Monthly Archives: August 2017

Finding ECCO-TCP texts

This is a list of the places you can access the corpus of texts from the Eighteenth-Century Collections Online Text Creation Partnership (ECCO-TCP).

[updated 8th October 2019]

[Image “Magnifying Glass” by nathanmac87 is licensed under CC BY 2.0]

A quick bit of history. The Text Creation Partnership started, in 1999, as a collaboration between the university libraries of Michigan and Oxford, the Council on Library and Information Resources, and the publisher of Early English Books Online, Proquest. The aim was to create high quality ‘standardized, digitally-encoded electronic text editions’ starting with 25,000 titles from Early English Books Online.

In 2005 the project expanded to include Gale-Cengage’s Eighteenth-Century Collections Online (as well as Evans Early American Imprints by Newsbank). However, while the EEBO-TCP project flourishes (with around 40,000 texts transcribed so far), the work on ECCO-TCP stagnated at around 2,000 texts. As well as the main partner institutions of Michigan and Oxford that offer access to the ECCO-TCP corpus, there have been a variety of spin-off projects. The result is a rather confusing jumble of access to the eighteenth-century TCP texts, so I’ve listed them below, with a few comments. [1]

Via ECCO-TCP page at the Text Creation Parnership main site

From Text Creation Partnership main page there’s a ‘About the texts’ tab, under whch you can select ECCO-TCP. Here there are a variety of links that enable you to search the corpus, view the full text of a title, and/or download files of the texts. The links are available below, with some comments.

University of Michigan library. A useful variety of ways of searching the corpus. You are able to view the full text of individual works online.

ARTFL. A collaborative project between University of Chicago and the French Government to provide access to a variety of digitized resources. This search engine enables some very useful types of search, including KWIC views, terms by frequency and/or year, as well as being able to view the texts online (I haven’t had much time to seriously play with this yet):

‘Download the original SGML/XML files’ (in several batches) available to download as zip files

The Oxford Text Archive. A gateway to various TCP-transcribed  collections, sorted by date range, orginating collection (e.g. EEBO, ECCO, Evans), and even subject. IMHO, it’s great if you’re looking to find and download individual works since they are available in a useful variety of file formats: HTML, XML, ePub, mobi (for Kindle), and plain text (UTF-8).  [URL updated 8 Oct. 2019]

Corpus of Late Modern Early English Medical Texts, a project run by Helsinki that uses ECCO-TCP files (though the title of the Heksinki project is the ‘Corpus of Early English Medical Texts’).

Other Places!

18thConnect Offers a searchable catalogue of TCP texts. Each title includes a link to give free access to facsimile page images of the texts via Eighteenth-Century Collections Online.The website also allows users to curate online collections of texts via its ‘exhibit’ builder.
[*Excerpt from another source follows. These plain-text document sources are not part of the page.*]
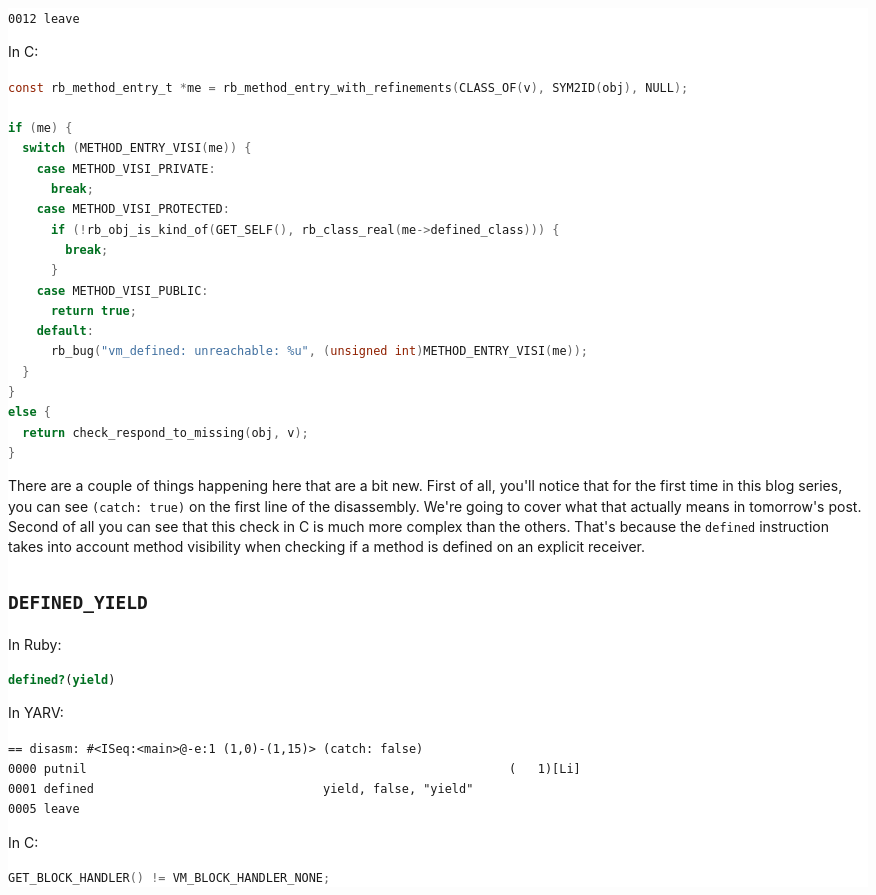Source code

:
 ```
0012 leave
```

In C:

```c
const rb_method_entry_t *me = rb_method_entry_with_refinements(CLASS_OF(v), SYM2ID(obj), NULL);

if (me) {
  switch (METHOD_ENTRY_VISI(me)) {
    case METHOD_VISI_PRIVATE:
      break;
    case METHOD_VISI_PROTECTED:
      if (!rb_obj_is_kind_of(GET_SELF(), rb_class_real(me->defined_class))) {
        break;
      }
    case METHOD_VISI_PUBLIC:
      return true;
    default:
      rb_bug("vm_defined: unreachable: %u", (unsigned int)METHOD_ENTRY_VISI(me));
  }
}
else {
  return check_respond_to_missing(obj, v);
}
```

There are a couple of things happening here that are a bit new. First of all, you'll notice that for the first time in this blog series, you can see `(catch: true)` on the first line of the disassembly. We're going to cover what that actually means in tomorrow's post. Second of all you can see that this check in C is much more complex than the others. That's because the `defined` instruction takes into account method visibility when checking if a method is defined on an explicit receiver.

## `DEFINED_YIELD`

In Ruby:

```ruby
defined?(yield)
```

In YARV:

```
== disasm: #<ISeq:<main>@-e:1 (1,0)-(1,15)> (catch: false)
0000 putnil                                                           (   1)[Li]
0001 defined                                yield, false, "yield"
0005 leave
```

In C:

```c
GET_BLOCK_HANDLER() != VM_BLOCK_HANDLER_NONE;
```
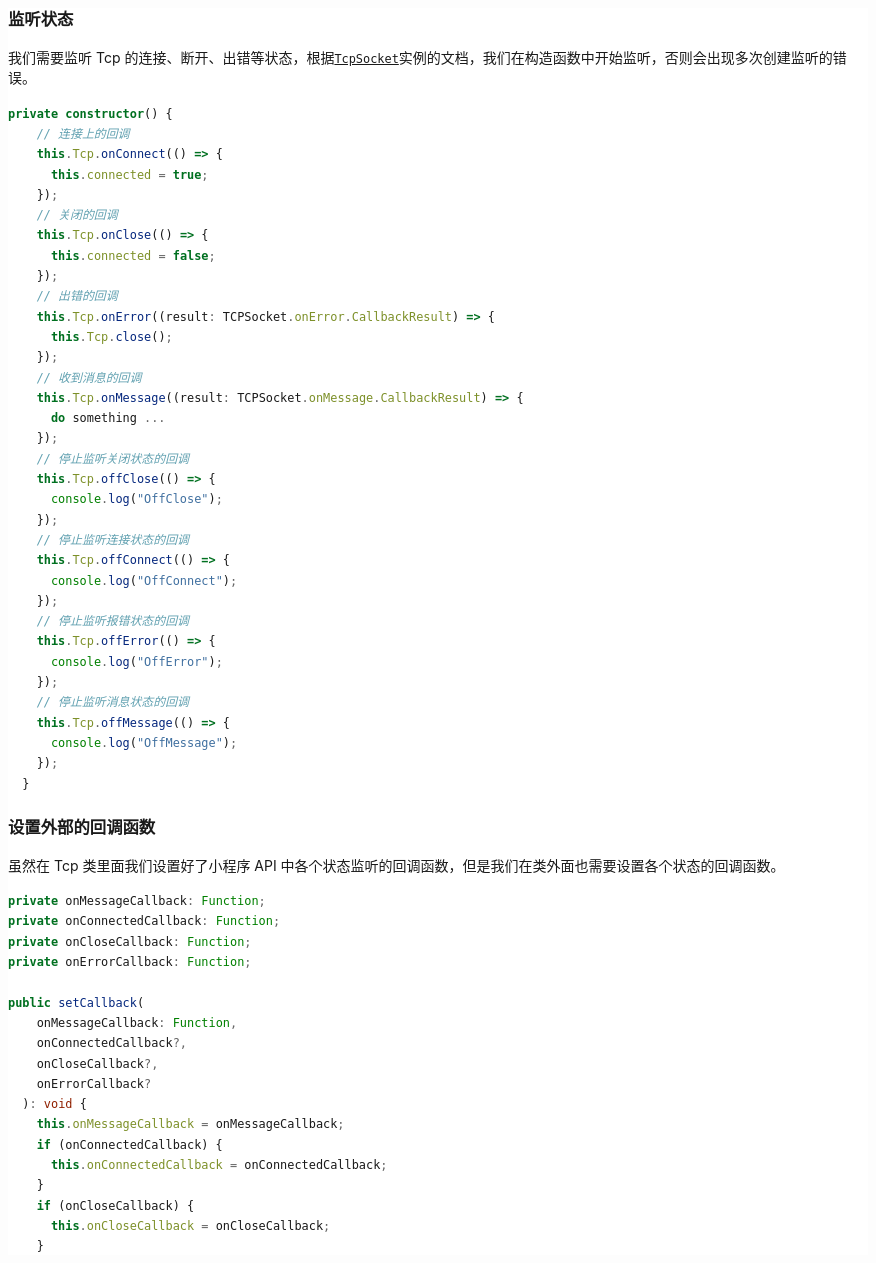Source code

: ### 监听状态

我们需要监听 Tcp 的连接、断开、出错等状态，根据[`TcpSocket`](https://developers.weixin.qq.com/miniprogram/dev/api/network/tcp/TCPSocket.html)实例的文档，我们在构造函数中开始监听，否则会出现多次创建监听的错误。

```typescript
private constructor() {
    // 连接上的回调
    this.Tcp.onConnect(() => {
      this.connected = true;
    });
    // 关闭的回调
    this.Tcp.onClose(() => {
      this.connected = false;
    });
    // 出错的回调
    this.Tcp.onError((result: TCPSocket.onError.CallbackResult) => {
      this.Tcp.close();
    });
    // 收到消息的回调
    this.Tcp.onMessage((result: TCPSocket.onMessage.CallbackResult) => {
      do something ...
    });
    // 停止监听关闭状态的回调
    this.Tcp.offClose(() => {
      console.log("OffClose");
    });
    // 停止监听连接状态的回调
    this.Tcp.offConnect(() => {
      console.log("OffConnect");
    });
    // 停止监听报错状态的回调
    this.Tcp.offError(() => {
      console.log("OffError");
    });
    // 停止监听消息状态的回调
    this.Tcp.offMessage(() => {
      console.log("OffMessage");
    });
  }
```

### 设置外部的回调函数

虽然在 Tcp 类里面我们设置好了小程序 API 中各个状态监听的回调函数，但是我们在类外面也需要设置各个状态的回调函数。

```typescript
private onMessageCallback: Function;
private onConnectedCallback: Function;
private onCloseCallback: Function;
private onErrorCallback: Function;

public setCallback(
    onMessageCallback: Function,
    onConnectedCallback?,
    onCloseCallback?,
    onErrorCallback?
  ): void {
    this.onMessageCallback = onMessageCallback;
    if (onConnectedCallback) {
      this.onConnectedCallback = onConnectedCallback;
    }
    if (onCloseCallback) {
      this.onCloseCallback = onCloseCallback;
    }
```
Early Modern OCR project (eMOP). Matt Christy has uploaded to GitHub 2,188 individual plain text files. Plus, in ‘file finder’ search for ‘ECCOTCPcombined’ and you’ll find these combined and split into three tranches each available as a file to download.

John Levin has curated a very large set of TCP corpora on his GitHub pages, including ECCO-TCP in either SGML or XML:

John has also created a list of 2,188 ECCO-TCP titles on an open Zotero group:

Visualizing Early Print is a recent project to better enable the large-scale analysis of Early Modern texts and is a collaboration between University of Wisconsin-Madison, the University of Strathclyde, and the Folger Shakespeare Library. It makes available a ‘corpus of plain text files extracted from ECCO-TCP XML files, offered in both standardized spelling and original spelling versions.’ Each zip file includes a metadata file (csv). The site also includes some exciting tools.

Also, a single file of all 2,188 texts (plain text) combined can be downloaded from my own Google Drive (it will warn you that it cannot preview the file or scan it for viruses).

[1] Numbers: TCP and Visualising Early Print cite 2,473 texts; the GitHub repository (and lists derived from that) cite 2,188 texts. I have yet to find out why the number if texts are different.